Later that day, between 6:30 pm and 6:45 pm, Anderson got into a black Honda Civic.
Shenika said she had seen this car outside her house, and that her son knew the person inside.
But there was a twist: Anderson had been negotiating with one or more of the suspects and got into the car to buy a gun, authorities said.
“I don’t know why my nephew would buy a gun,” Palmer said at the time to KDFW.
“He wasn’t in any kind of danger or hurt or anything like that. Not that we know.”
A robbery gone wrong
At 7:05 p.m., a witness called 911 in the 2800 block of Clay Mathis Road and told a dispatcher they saw someone fall from a moving vehicle.
Anderson was only wearing a t-shirt and underwear when police arrived at the scene. Her jeans were torn from her body as she was allegedly pushed out of the car.
His death, the Mesquite Police Department announced, cost him more than $250.
Anderson had earned money from his after-school job.
Police said the teenager died during a “failed robbery attempt” after suffering a gunshot wound to the chest.
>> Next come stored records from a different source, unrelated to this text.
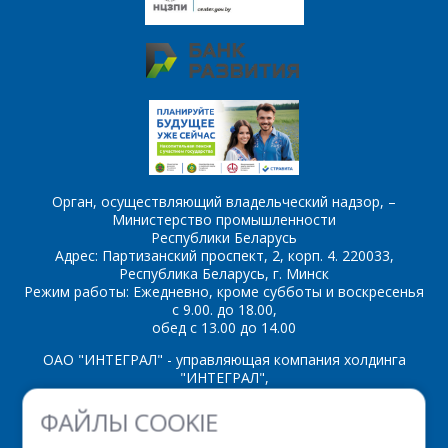
Орган, осуществляющий владельческий надзор, –
Министерство промышленности
Республики Беларусь
Адрес: Партизанский проспект, 2, корп. 4. 220033,
Республика Беларусь, г. Минск
Режим работы: Ежедневно, кроме субботы и воскресенья
с 9.00. до 18.00,
обед с 13.00 до 14.00
ОАО "ИНТЕГРАЛ" - управляющая компания холдинга
"ИНТЕГРАЛ",
ул. Казинца И.П., д.121А, комната 327, г. Минск, 220108,
ФАЙЛЫ COOKIE
Республика Беларусь
Время работы: пн-пт с 08.30 до 17.00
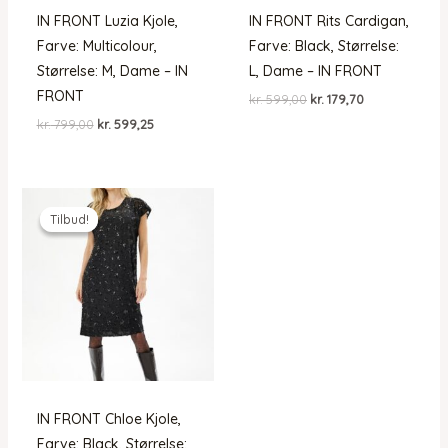
IN FRONT Luzia Kjole,
IN FRONT Rits Cardigan,
Farve: Multicolour,
Farve: Black, Størrelse:
Størrelse: M, Dame – IN
L, Dame – IN FRONT
FRONT
Den
Den
kr.
599,00
kr.
179,70
oprindelige
aktuelle
Den
Den
kr.
799,00
kr.
599,25
pris
pris
oprindelige
aktuelle
var:
er:
pris
pris
kr. 599,00.
kr. 179,70.
var:
er:
kr. 799,00.
kr. 599,25.
Tilbud!
Tilbud!
IN FRONT Chloe Kjole,
Farve: Black, Størrelse:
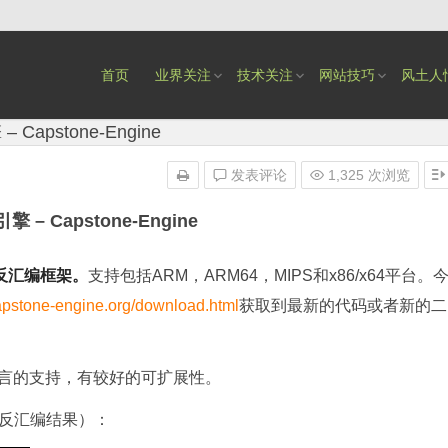
首页
业界关注
技术关注
网站技巧
风土人
apstone-Engine
发表评论
1,325 次浏览
– Capstone-Engine
的反汇编框架。
支持包括ARM，ARM64，MIPS和x86/x64平台。
apstone-engine.org/download.html
获取到最新的代码或者新的二
ava等语言的支持，有较好的可扩展性。
的反汇编结果）：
It is not known if Anderson was shot while inside the vehicle.
“When they agreed to meet, the suspects attempted to rob a person, and our subject was shot during that robbery,” said MPD Captain Stephen Bigg.
TikTok provides proof
Police began investigating the night Anderson was shot and killed.
Doorbell video from the surrounding area was reviewed before they searched Anderson’s cellphone and social media history, according to the arrest affidavit.
Evidence was taken from TikTok and Instagram accounts that claimed Pyle, then 19, and Simon Guillen, then 18, conspired to rob Anderson.
The mother of Guillen Crystal, who was 34 years old at the time of the alleged murder, and an unidentified boy who was 15 years old at the time were also arrested after the investigation. All four were charged with murder.
“That’s not a parent,” Palmer, Anderson’s grandmother, said of Crystal. “A parent does not do such things. That is what is called madness, not mother.
It is not clear how Guillen’s mother and the 15-year-old are connected to the case or where the other three accused are in court.
In the days that followed, teddy bears and flowers lined the street where Anderson spent his last moments. The vigil was held at Cornerstone Baptist Church, just two minutes from the deceased’s home.
“The problem in our city is not so much the presence of demons, as it is the absence of the glory of God,” said Mesquite mayor Dan Aleman, who is also a pastor, during the vigil, according to Dallas Morning News.
Anderson was laid to rest on February 2, 2022 at South Cedar Hill Funeral Home.